Ibn al Tahhan’s “A Compendium of a Fatimid Court Musician” with George Sawa

Lecture

Ibn al Tahhan’s “A Compendium of a Fatimid Court Musician” with George Sawa

Date: 2018 Jun 14 - 1pm - 2pm
Price: Free with Museum admission

Learn about a one of a kind masterpiece, Ibn al-Tahhan’s “A Compendium of a Fatimid Court Musician,” a dictionary and biography of music and musicians of the Fatimid era.

George Sawa, a historian of medieval Arabic music and a qanun (psaltery) performer, guides us through the rhythms, melodic modes, instruments, music forms, and ornaments of that time. Listen to some of these surviving musical elements as Sawa is joined by Suzanne Meyers Sawa for a demonstration using a qanun and various percussion instruments.

The remarkable Fatimid dynasty built one of the world’s oldest universities, compiled one of its greatest libraries and fostered a flowering of the arts and sciences. At its height in the 10th and 11th centuries, the Fatimids established one of the greatest civilizations in the world, influencing knowledge and culture throughout the Mediterranean, Europe and the Near East. Sadly, no Fatimid melodies have survived, but we are fortunate that the work of Ibn al-Tahhan has.


Bios:
George Sawa was born in Alexandria, Egypt. He has more than 50 years of experience in Arabic music performance, history, and theory, and has performed and lectured extensively worldwide. He studied piano with Mme Irene Drakides, herself a student of the famed educator Alfred Cortot. He also studied qanun, theory, and voice at the Higher Institute of Arabic Music. After immigrating to Canada, he studied ethnomusicology at the University of Toronto, and obtained his doctorate in historical Arabic musicology. He has taught graduate and undergraduate courses on medieval, modern, and religious music of the Middle East and is the author of several books and more than 50 articles on Arab music. A frequent guest lecturer around the world, Sawa, in 2005, received the prestigious Lifetime Achievement Award from the Egyptian Ministry of Culture for his research in Arabic music history. He has taught hundreds of belly dancers and has been the musical director for several productions, winning a JUNO award in World Music in 2009. Currently, Sawa is working on a book of annotated translations from al-Isfahani’s Book of Songs to be published by Brill in 2018.

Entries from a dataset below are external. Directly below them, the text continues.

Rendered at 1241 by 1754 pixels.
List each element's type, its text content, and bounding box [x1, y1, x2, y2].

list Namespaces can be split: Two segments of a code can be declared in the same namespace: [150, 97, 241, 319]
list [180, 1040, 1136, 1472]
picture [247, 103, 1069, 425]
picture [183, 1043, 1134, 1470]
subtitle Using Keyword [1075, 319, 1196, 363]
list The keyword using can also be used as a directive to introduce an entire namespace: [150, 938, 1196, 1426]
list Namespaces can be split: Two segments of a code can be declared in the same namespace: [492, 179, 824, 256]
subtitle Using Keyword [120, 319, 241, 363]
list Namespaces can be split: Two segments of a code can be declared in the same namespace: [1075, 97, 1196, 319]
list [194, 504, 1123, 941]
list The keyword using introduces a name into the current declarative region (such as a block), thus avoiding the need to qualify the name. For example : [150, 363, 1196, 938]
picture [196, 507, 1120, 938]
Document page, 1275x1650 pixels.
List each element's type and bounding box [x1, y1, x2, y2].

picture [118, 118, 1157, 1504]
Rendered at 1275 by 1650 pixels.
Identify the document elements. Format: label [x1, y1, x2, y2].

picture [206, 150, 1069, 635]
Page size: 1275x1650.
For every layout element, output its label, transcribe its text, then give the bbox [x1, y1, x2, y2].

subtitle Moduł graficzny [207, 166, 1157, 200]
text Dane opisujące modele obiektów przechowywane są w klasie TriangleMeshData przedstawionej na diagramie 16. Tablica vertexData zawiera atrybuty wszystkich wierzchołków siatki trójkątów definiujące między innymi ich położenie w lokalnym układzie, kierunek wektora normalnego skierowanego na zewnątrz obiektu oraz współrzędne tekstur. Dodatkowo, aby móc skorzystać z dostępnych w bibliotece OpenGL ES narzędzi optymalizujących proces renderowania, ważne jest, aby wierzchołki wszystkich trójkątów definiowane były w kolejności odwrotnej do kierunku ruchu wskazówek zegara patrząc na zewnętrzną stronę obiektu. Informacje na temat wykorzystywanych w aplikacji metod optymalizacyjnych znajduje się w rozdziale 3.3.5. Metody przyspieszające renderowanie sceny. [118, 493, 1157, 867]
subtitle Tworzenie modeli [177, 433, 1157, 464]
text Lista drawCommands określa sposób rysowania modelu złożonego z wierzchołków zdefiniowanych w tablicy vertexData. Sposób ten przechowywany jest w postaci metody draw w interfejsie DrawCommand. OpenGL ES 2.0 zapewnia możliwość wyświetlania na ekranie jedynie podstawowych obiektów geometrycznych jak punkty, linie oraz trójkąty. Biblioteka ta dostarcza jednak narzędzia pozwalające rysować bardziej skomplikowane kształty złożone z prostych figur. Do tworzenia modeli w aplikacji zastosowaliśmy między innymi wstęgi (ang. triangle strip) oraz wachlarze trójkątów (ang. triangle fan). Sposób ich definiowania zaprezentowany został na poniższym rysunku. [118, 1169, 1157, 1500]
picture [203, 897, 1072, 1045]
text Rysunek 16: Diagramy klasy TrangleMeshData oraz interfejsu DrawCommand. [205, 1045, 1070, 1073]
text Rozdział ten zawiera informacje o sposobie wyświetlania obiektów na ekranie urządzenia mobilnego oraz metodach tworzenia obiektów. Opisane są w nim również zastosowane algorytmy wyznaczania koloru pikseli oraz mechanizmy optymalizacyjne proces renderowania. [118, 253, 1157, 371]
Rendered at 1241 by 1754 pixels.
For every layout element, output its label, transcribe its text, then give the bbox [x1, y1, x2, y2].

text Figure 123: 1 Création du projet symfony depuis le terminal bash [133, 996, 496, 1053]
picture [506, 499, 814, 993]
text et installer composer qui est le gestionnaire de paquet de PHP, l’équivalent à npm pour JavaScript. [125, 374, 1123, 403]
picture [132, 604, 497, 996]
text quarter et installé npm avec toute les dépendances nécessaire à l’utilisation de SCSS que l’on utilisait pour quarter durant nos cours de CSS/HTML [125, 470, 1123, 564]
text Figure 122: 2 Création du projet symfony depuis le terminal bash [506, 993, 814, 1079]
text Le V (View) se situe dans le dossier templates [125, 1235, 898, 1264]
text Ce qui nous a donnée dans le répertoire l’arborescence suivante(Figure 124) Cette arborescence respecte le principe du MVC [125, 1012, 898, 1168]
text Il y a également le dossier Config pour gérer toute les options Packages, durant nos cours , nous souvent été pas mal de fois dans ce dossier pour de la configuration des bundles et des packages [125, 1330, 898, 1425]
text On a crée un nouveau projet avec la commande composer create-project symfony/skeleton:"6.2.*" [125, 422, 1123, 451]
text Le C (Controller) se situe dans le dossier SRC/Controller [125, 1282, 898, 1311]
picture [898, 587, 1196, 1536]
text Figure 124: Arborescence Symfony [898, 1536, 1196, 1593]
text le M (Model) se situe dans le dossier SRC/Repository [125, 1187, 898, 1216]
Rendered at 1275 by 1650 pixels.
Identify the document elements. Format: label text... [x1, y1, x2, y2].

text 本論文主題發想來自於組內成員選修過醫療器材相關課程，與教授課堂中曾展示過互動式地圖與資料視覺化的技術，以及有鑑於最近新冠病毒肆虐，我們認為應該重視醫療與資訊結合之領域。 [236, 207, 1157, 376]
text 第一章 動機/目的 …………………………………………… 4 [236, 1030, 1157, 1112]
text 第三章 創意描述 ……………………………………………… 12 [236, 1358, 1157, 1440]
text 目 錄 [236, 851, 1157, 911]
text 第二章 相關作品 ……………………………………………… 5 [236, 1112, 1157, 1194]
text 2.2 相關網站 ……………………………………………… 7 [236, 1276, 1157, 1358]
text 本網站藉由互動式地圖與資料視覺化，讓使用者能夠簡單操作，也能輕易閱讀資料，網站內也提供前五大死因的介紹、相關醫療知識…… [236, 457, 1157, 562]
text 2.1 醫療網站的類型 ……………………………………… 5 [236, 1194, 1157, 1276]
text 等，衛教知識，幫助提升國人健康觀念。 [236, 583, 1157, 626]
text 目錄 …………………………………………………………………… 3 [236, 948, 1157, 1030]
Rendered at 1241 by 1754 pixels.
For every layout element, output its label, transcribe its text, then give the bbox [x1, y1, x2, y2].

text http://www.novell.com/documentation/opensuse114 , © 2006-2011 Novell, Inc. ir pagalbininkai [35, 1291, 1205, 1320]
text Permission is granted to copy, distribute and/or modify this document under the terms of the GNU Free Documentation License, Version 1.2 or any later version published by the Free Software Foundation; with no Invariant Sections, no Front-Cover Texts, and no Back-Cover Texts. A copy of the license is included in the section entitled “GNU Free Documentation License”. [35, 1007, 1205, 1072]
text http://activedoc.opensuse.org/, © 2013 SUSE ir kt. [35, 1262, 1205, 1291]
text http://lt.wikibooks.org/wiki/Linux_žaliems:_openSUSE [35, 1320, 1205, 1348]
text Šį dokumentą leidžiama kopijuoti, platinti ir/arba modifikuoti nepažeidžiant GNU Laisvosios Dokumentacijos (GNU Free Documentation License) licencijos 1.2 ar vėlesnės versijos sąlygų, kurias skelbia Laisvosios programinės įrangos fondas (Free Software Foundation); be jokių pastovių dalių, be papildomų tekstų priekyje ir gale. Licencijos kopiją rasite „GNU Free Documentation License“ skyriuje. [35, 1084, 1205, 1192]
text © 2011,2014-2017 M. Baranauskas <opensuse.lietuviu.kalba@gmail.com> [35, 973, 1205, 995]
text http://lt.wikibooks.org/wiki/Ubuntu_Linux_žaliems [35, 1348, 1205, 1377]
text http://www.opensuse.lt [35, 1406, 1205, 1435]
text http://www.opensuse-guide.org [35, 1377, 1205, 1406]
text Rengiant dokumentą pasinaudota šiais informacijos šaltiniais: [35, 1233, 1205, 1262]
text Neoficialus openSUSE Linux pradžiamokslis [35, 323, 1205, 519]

Suzanne Meyers Sawa was born in Cleveland, Ohio. She holds a degree in piano performance from Wittenberg University in Ohio, and Masters degrees in both musicology and library science from the University of Toronto. Meyers Sawa has studied classical Arabic at the University of Toronto, and Arabic percussion in Egypt. A member of the Traditional Arabic Music Ensemble since the early 1980s, Meyers Sawa has also performed in productions of R. Murray Schafer’s The Litany of RA. She has also presented numerous papers on Arabic music at international conferences, and has published works on female Arabic musicians in the early Islamic period for both The Garland Encyclopedia of World Music and The Encyclopedia of Islam (third edition). She is currently working on a book of annotated translations from medieval Arabic sources of stories about women musicians.